常にギターを持ち歩いていた友人は、音楽や芸能界に精通していた。
「失礼ですわね。お父さまは、名わき役として名を馳せたんです。主役を活かすも殺すも、名わき役あってのモノなのですよ」
テミルに対し、鋭い視線を向けるアロア。
「そ、そんなつもりは……気を悪くしたんなら、謝るっス」
「フン、まあいいでしょう」
「お父さまとお母さまは、ある時代劇で共演されたんです。
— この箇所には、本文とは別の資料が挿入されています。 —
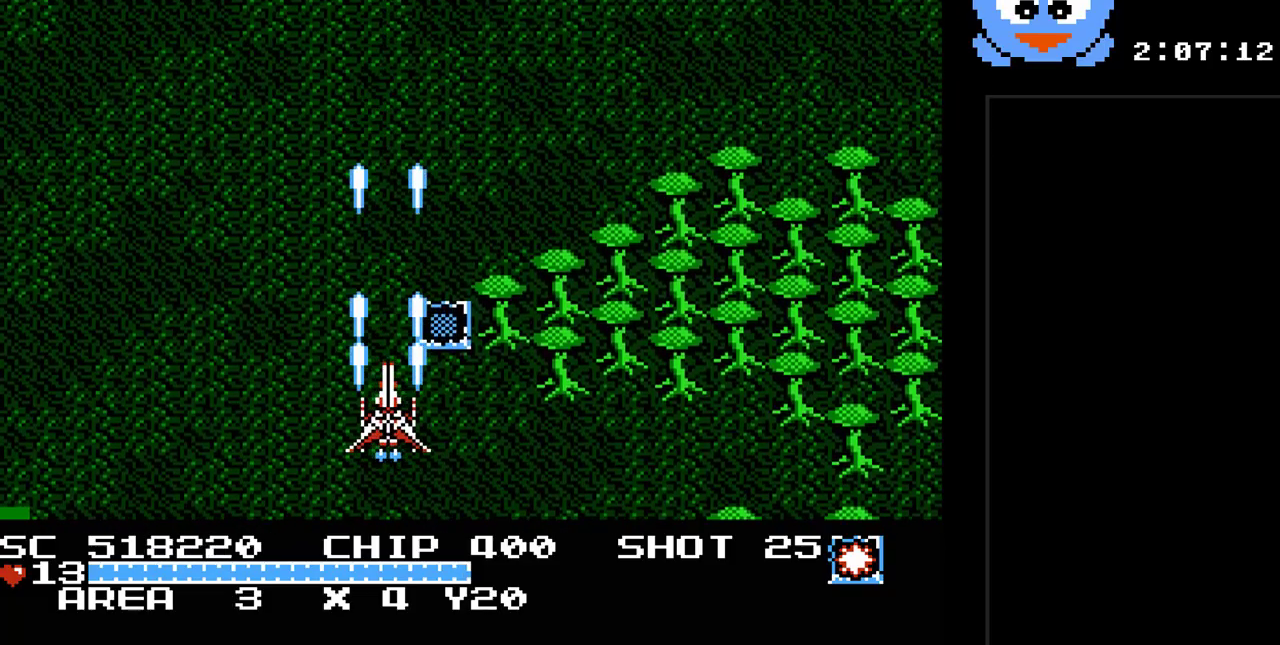
{"buttons": ["Y", "DPAD_DOWN"], "events": [[17, "DPAD_LEFT", "up"], [50, "DPAD_UP", "down"], [283, "DPAD_UP", "up"], [367, "DPAD_DOWN", "down"]]}
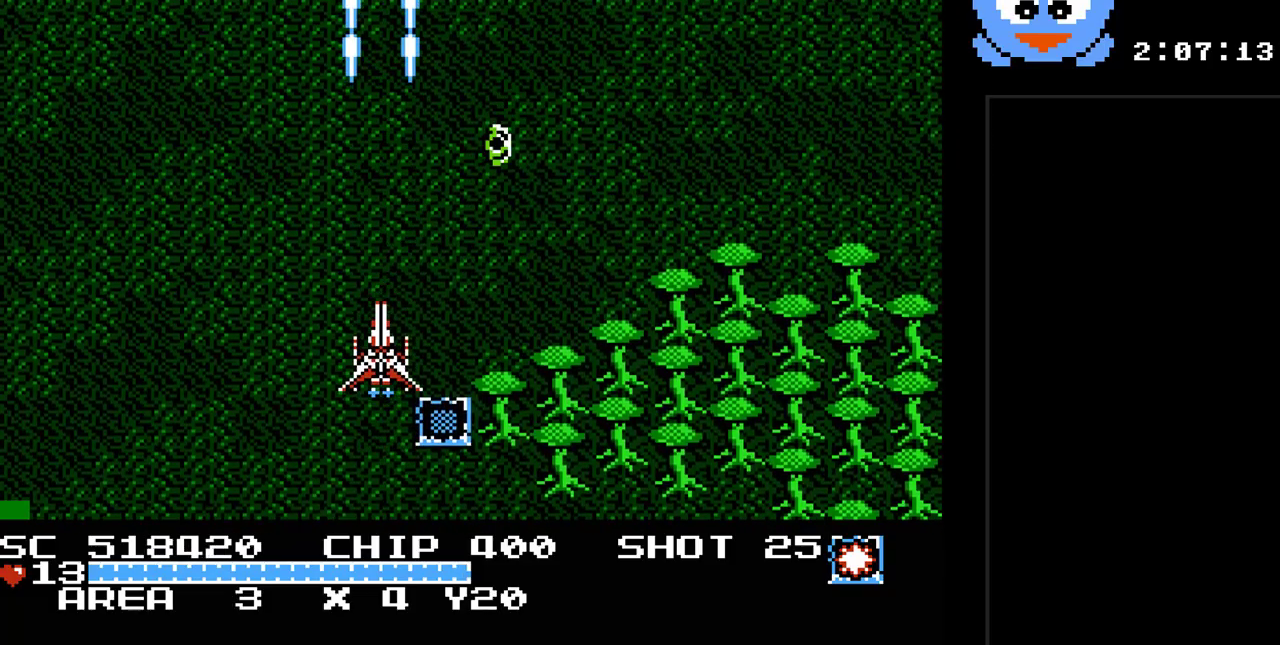
{"buttons": ["Y", "DPAD_RIGHT"], "events": [[67, "DPAD_DOWN", "up"], [67, "DPAD_RIGHT", "down"], [200, "DPAD_DOWN", "down"], [233, "DPAD_RIGHT", "up"], [417, "DPAD_RIGHT", "down"], [450, "DPAD_DOWN", "up"]]}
それが円で結婚し、お母さまはわたし達を生んで下さりました」
姉や家族にたいする表現も、敬語を使うメロエ。
二人の言葉の端々に、両親に対する尊敬と愛情が現れている。
それと同時に、『幸せな生活』が失われた理由も容易に想像が付いた。
「ど、どうするっスかねぇ。ここがまさか、お二人のお住まいだったなんてっス」
「流石にここを借りるのも、気が引けるしな」
「どうして気が引けるのです、先生!」
「そ、そりゃあ……その」
「確かにここはかつて、わたくし達の家でしたが、今はそうではないのですよ」
「だけど、お前たちの大切な家だったんだろう?」
ボクは、そう思った。
「お前たちは、ここに家族と過ごした思い出があるから、今ここに居るんじゃないのか?」
「だったら、なんだって言うのです。思い出があるからと言って、この家がわたくし達の元に、戻って来るワケでは無いのですよ」
激高したアロアが、感情をぶちまける。
「先生は、この家を借りに来られたんですよね。だったら、ここを借りてはいただけませんか?」
「い、いいのか、メロエ」
「はい。先生が辞退されても、他の誰かがここに住むコトになるでしょう。でしたら……」
グラマラスな双子姉妹の妹は、それだけ言うのがやっとで、ワッと泣き崩れる。
「先生は既に、わたくし達の両親が家を失うコトになった理由に、お気づきなのでしょう?」
気丈に振る舞うアロアは、泣きじゃくる妹を胸に包み込む。
「テレビ業界の衰退……だろう?」
企業が出す広告の多くは、既にストリーミング動画サービスへと移っていた。
「そう……ですわね」
自分を納得させるかのように、唇をかみしめる姉。
「元々浮き沈みの激しい芸能界において、人気を保持するコトはとても厳しいのです」
「お二人も、子役の頃からテレビに出てたっスよね」
そう言えば、ユミアたちが言っていた。
「で、ですが子役など、今や五万といるんです」
顔を両手で覆いながら、メロエが嗚咽交じりに呟く。
「その中で生き残り、次の仕事を得られるのはほんの一握り。ですがわたくし達は、消え去るワケには行かないのです」
アロアの瞳には、決意の高さが滲んでいた。
二人が久慈樹社長に近づき、彼の出した不利な条件の契約に乗ったのも、これで納得が行った。
「この家を、契約して構わないか?」
「ええ……ですが」
アロアが、テミルを見る。
「アナタ、不動産屋だったのですね」
「ウチは、プニプニ不動産っス」
「だったら、ちゃんと事前に、契約条件を提示すべきですわね」
「アハハ……やっぱ、そォっスよね」
「どう言うコトだ、テミル」
「え、え~っとっスすねェ」
「こう言うコトですわ、先生」
アロアはソファーをどかし、カーペットをめくりあげた。